Federal highway officials gave new meaning to the phrase "distorting reality" when claiming last week that a Supplemental Environmental Impact Statement is not required for the so-called "hybrid route" for the proposed Interstate 69 highway through Southwestern Indiana.
John Baxter, Indiana Division Administrator for the Federal Highway Administration, told the Evansville Courier & Press that the agency "is not anticipating that" when asked if it would be creating a supplemental document for heretofore unstudied potential environmental impacts from the new-terrain route.
The hybrid route includes 10 miles of new highway that cross the White River, which Andy Knott from the Hoosier Environmental Council told the paper would require its own Environmental Impact Statement if it were a stand-alone project.
The bold-faced sections below in the "Supplemental environmental impact statements" section of the "Code of Federal Regulations" that govern federal highway projects like Interstates would seem to bear directly on the hybrid route.
§771.130 Supplemental environmental impact statements.
a. A draft EIS, final EIS, or supplemental EIS may be supplemented at any time. An EIS shall be supplemented whenever the Administration determines that:
1. Changes to the proposed action would result in significant environmental impacts that were not evaluated in the EIS; or
2. New information or circumstances relevant to environmental concerns and bearings on the proposed action or its impacts would result in significant environmental impacts not evaluated in the EIS.
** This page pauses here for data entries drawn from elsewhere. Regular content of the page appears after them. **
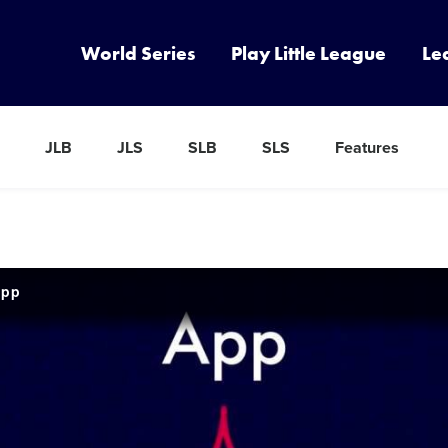
World Series
Play Little League
Le
JLB
JLS
SLB
SLS
Features
App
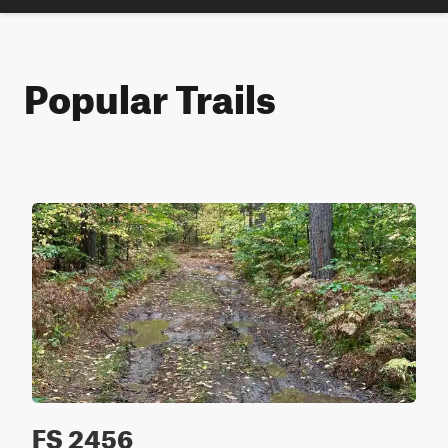
Popular Trails
FS 2456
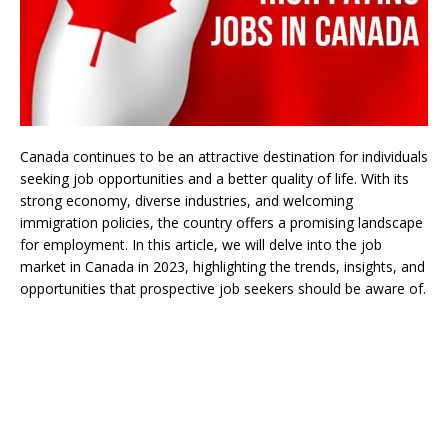
Canada continues to be an attractive destination for individuals
seeking job opportunities and a better quality of life. With its
strong economy, diverse industries, and welcoming
immigration policies, the country offers a promising landscape
for employment. In this article, we will delve into the job
market in Canada in 2023, highlighting the trends, insights, and
opportunities that prospective job seekers should be aware of.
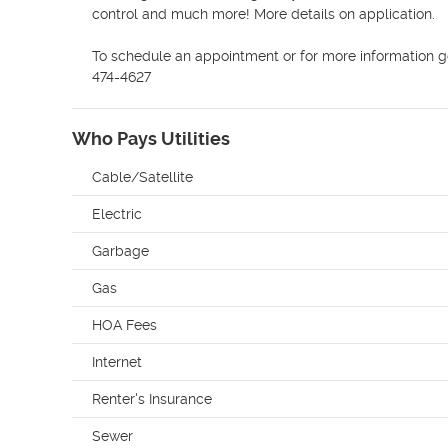
control and much more! More details on application.

To schedule an appointment or for more information g
474-4627
Who Pays Utilities
Cable/Satellite
Electric
Garbage
Gas
HOA Fees
Internet
Renter's Insurance
Sewer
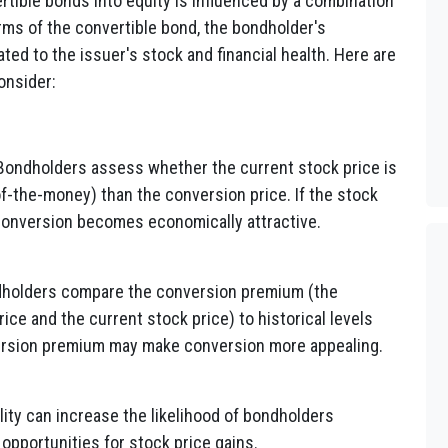
rtible bonds into equity is influenced by a combination
erms of the convertible bond, the bondholder's
ted to the issuer's stock and financial health. Here are
onsider:
ondholders assess whether the current stock price is
f-the-money) than the conversion price. If the stock
 conversion becomes economically attractive.
holders compare the conversion premium (the
ce and the current stock price) to historical levels
ersion premium may make conversion more appealing.
lity can increase the likelihood of bondholders
 opportunities for stock price gains.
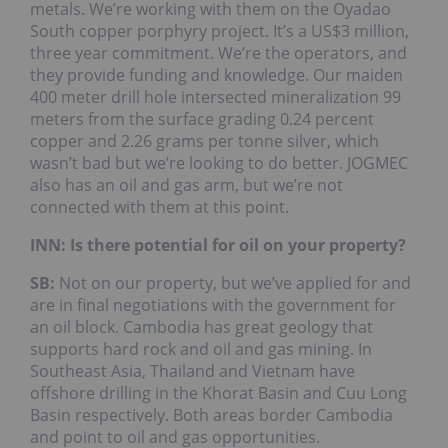
metals. We’re working with them on the Oyadao
South copper porphyry project. It’s a US$3 million,
three year commitment. We’re the operators, and
they provide funding and knowledge. Our maiden
400 meter drill hole intersected mineralization 99
meters from the surface grading 0.24 percent
copper and 2.26 grams per tonne silver, which
wasn’t bad but we’re looking to do better. JOGMEC
also has an oil and gas arm, but we’re not
connected with them at this point.
INN: Is there potential for oil on your property?
SB:
Not on our property, but we’ve applied for and
are in final negotiations with the government for
an oil block. Cambodia has great geology that
supports hard rock and oil and gas mining. In
Southeast Asia, Thailand and Vietnam have
offshore drilling in the Khorat Basin and Cuu Long
Basin respectively. Both areas border Cambodia
and point to oil and gas opportunities.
b. However, a supplemental EIS will not be necessary where:
1. The changes to the proposed action, new information, or new circumstances result in a lessening of adverse environmental impacts evaluated in the EIS without causing other environmental impacts that are significant and were not evaluated in the EIS; or
2. The Administration decides to approve an alternative fully evaluated in an approved final EIS but not identified as the preferred alternative. In such a case, a revised ROD shall be prepared and circulated in accordance with §771.127(b).
c. Where the Administration is uncertain of the significance of the new impacts, the applicant will develop appropriate environmental studies or, if the Administration deems appropriate, an EA to assess the impacts of the changes, new information, or new circumstances. If, based upon the studies, the Administration determines that a supplemental EIS is not necessary, the Administration shall so indicate in the project file.
d. A supplement is to be developed using the same process and format (i.e., draft EIS, final EIS, and ROD) as an original EIS, except that scoping is not required.
e. A supplemental draft EIS may be necessary for UMTA major urban mass transportation investments if there is a substantial change in the level of detail on project impacts during project planning and development. The supplement will address site-specific impacts and refined cost estimates that have been developed since the original draft EIS.
f. In some cases, a supplemental EIS may be required to address issues of limited scope, such as the extent of proposed mitigation or the evaluation of location or design variations for a limited portion of the overall project. Where this is the case, the preparation of a supplemental EIS shall not necessarily:
1. Prevent the granting of new approvals;
2. Require the withdrawal of previous approvals; or
3. Require the suspension of project activities; for any activity not directly affected by the supplement. If the changes in question are of such magnitude to require a reassessment of the entire action, or more than a limited portion of the overall action, the Administration shall suspend any activities which would have an adverse environmental impact or limit the choice of reasonable alternatives, until the supplemental EIS is completed.